[Dataset entries]
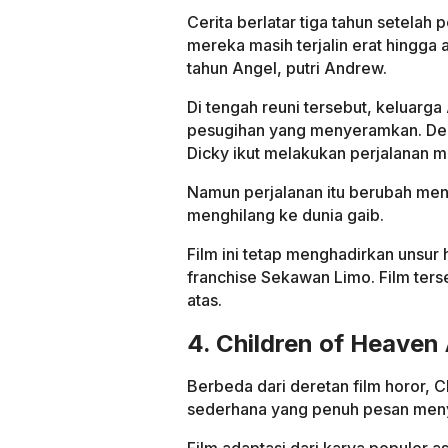
Cerita berlatar tiga tahun setela
mereka masih terjalin erat hingga
tahun Angel, putri Andrew.
Di tengah reuni tersebut, keluar
pesugihan yang menyeramkan. Dem
Dicky ikut melakukan perjalanan 
Namun perjalanan itu berubah menj
menghilang ke dunia gaib.
Film ini tetap menghadirkan unsur
franchise Sekawan Limo. Film ters
atas.
4. Children of Heaven
Berbeda dari deretan film horor, 
sederhana yang penuh pesan men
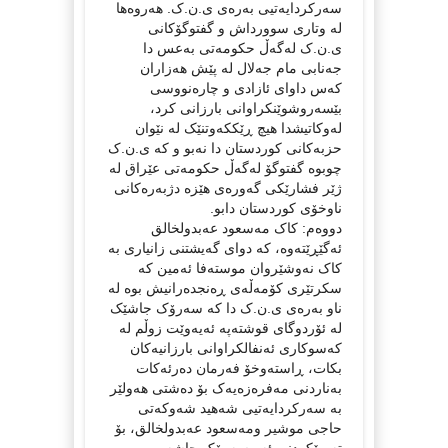
سەرکردایەتیی بەرەی ی.ن.ک. ھەروەھا
لە وتاری سوورداش و گفتوگۆکانی
ی.ن.ک لەگەڵ حکومەتی بەعس دا
جەنابی مام جەلال لە پێش ھەزاران
کەس داوای ئازادی و چارەنووسی
بێسەروشوێنکراوانی بارزانی کرد،
لەوکاتیشدا ھیچ ڕێککەوتنێک لە نێوان
حزبەکانی کوردستان دا نەبو و کە ی.ن.ک
چوبوە گفتوگۆ لەگەڵ حکومەتی عێراق لە
ژێر فشارێکی گەورەی ھێزە دژبەرەکانی
ناوخۆی کوردستان دابو.
دووەم: کاک مەسعود عەبدولخالق
ئەگێڕێتەوە، کە دوای گەیشتنی زانیاری بە
کاک نەوشێروان موستەفا ئەمین کە
سکرتێری کۆمەڵەی ڕەنجدەرانیش بوە لە
ناو بەرەی ی.ن.ک دا کە سەرۆک جاشێک
لە ئۆردوگای قوشتەپە ئەیەوێت زوڵم لە
کەسوکاری ئەنفالکراوانی بارزانیەکان
بکات، ڕاستەوخۆ فەرمان دەرئەکات
بەناردنی مەفرەزەیەک بۆ دەشتی ھەولێر
بە سەرکردایەتیی شەھید شەوکەتی
حاجی موشیر ومەسعود عەبدولخالق، بۆ
تەمبێکردنی ئەو سەرۆک جاشە و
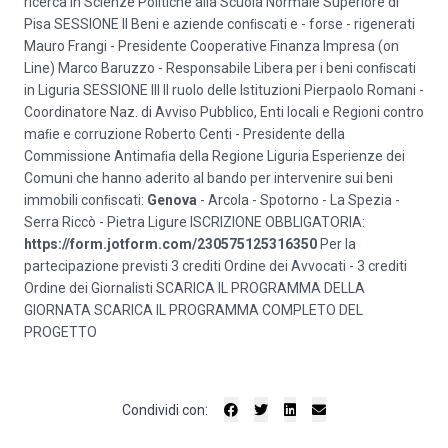
ricerca in Scienze Politiche alla Scuola Normale Superiore di
Pisa SESSIONE II Beni e aziende conﬁscati e - forse - rigenerati
Mauro Frangi - Presidente Cooperative Finanza Impresa (on
Line) Marco Baruzzo - Responsabile Libera per i beni conﬁscati
in Liguria SESSIONE III Il ruolo delle Istituzioni Pierpaolo Romani -
Coordinatore Naz. di Avviso Pubblico, Enti locali e Regioni contro
maﬁe e corruzione Roberto Centi - Presidente della
Commissione Antimaﬁa della Regione Liguria Esperienze dei
Comuni che hanno aderito al bando per intervenire sui beni
immobili conﬁscati:
Genova
- Arcola - Spotorno - La Spezia -
Serra Riccò - Pietra Ligure ISCRIZIONE OBBLIGATORIA:
https://form.jotform.com/230575125316350
Per la
partecipazione previsti 3 crediti Ordine dei Avvocati - 3 crediti
Ordine dei Giornalisti
SCARICA IL PROGRAMMA DELLA
GIORNATA
SCARICA IL PROGRAMMA COMPLETO DEL
PROGETTO
Condividi con:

**Your objective**
Quote the text of every record above word for word, leaving out the pictures.

**Result**
Cerita berlatar tiga tahun setela
mereka masih terjalin erat hingga
tahun Angel, putri Andrew.
Di tengah reuni tersebut, keluar
pesugihan yang menyeramkan. Dem
Dicky ikut melakukan perjalanan 
Namun perjalanan itu berubah menj
menghilang ke dunia gaib.
Film ini tetap menghadirkan unsur
franchise Sekawan Limo. Film ters
atas.
4. Children of Heaven
Berbeda dari deretan film horor, 
sederhana yang penuh pesan men
سەرکردایەتیی بەرەی ی.ن.ک. ھەروەھا
لە وتاری سوورداش و گفتوگۆکانی
ی.ن.ک لەگەڵ حکومەتی بەعس دا
جەنابی مام جەلال لە پێش ھەزاران
کەس داوای ئازادی و چارەنووسی
بێسەروشوێنکراوانی بارزانی کرد،
لەوکاتیشدا ھیچ ڕێککەوتنێک لە نێوان
حزبەکانی کوردستان دا نەبو و کە ی.ن.ک
چوبوە گفتوگۆ لەگەڵ حکومەتی عێراق لە
ژێر فشارێکی گەورەی ھێزە دژبەرەکانی
ناوخۆی کوردستان دابو.
دووەم: کاک مەسعود عەبدولخالق
ئەگێڕێتەوە، کە دوای گەیشتنی زانیاری بە
کاک نەوشێروان موستەفا ئەمین کە
سکرتێری کۆمەڵەی ڕەنجدەرانیش بوە لە
ناو بەرەی ی.ن.ک دا کە سەرۆک جاشێک
لە ئۆردوگای قوشتەپە ئەیەوێت زوڵم لە
کەسوکاری ئەنفالکراوانی بارزانیەکان
بکات، ڕاستەوخۆ فەرمان دەرئەکات
بەناردنی مەفرەزەیەک بۆ دەشتی ھەولێر
بە سەرکردایەتیی شەھید شەوکەتی
حاجی موشیر ومەسعود عەبدولخالق، بۆ
تەمبێکردنی ئەو سەرۆک جاشە و
ricerca in Scienze Politiche alla Scuola Normale Superiore di
Pisa SESSIONE II Beni e aziende conﬁscati e - forse - rigenerati
Mauro Frangi - Presidente Cooperative Finanza Impresa (on
Line) Marco Baruzzo - Responsabile Libera per i beni conﬁscati
in Liguria SESSIONE III Il ruolo delle Istituzioni Pierpaolo Romani -
Coordinatore Naz. di Avviso Pubblico, Enti locali e Regioni contro
maﬁe e corruzione Roberto Centi - Presidente della
Commissione Antimaﬁa della Regione Liguria Esperienze dei
Comuni che hanno aderito al bando per intervenire sui beni
immobili conﬁscati:
Genova
- Arcola - Spotorno - La Spezia -
Serra Riccò - Pietra Ligure ISCRIZIONE OBBLIGATORIA:
https://form.jotform.com/230575125316350
Per la
partecipazione previsti 3 crediti Ordine dei Avvocati - 3 crediti
Ordine dei Giornalisti
SCARICA IL PROGRAMMA DELLA
GIORNATA
SCARICA IL PROGRAMMA COMPLETO DEL
PROGETTO
Condividi con:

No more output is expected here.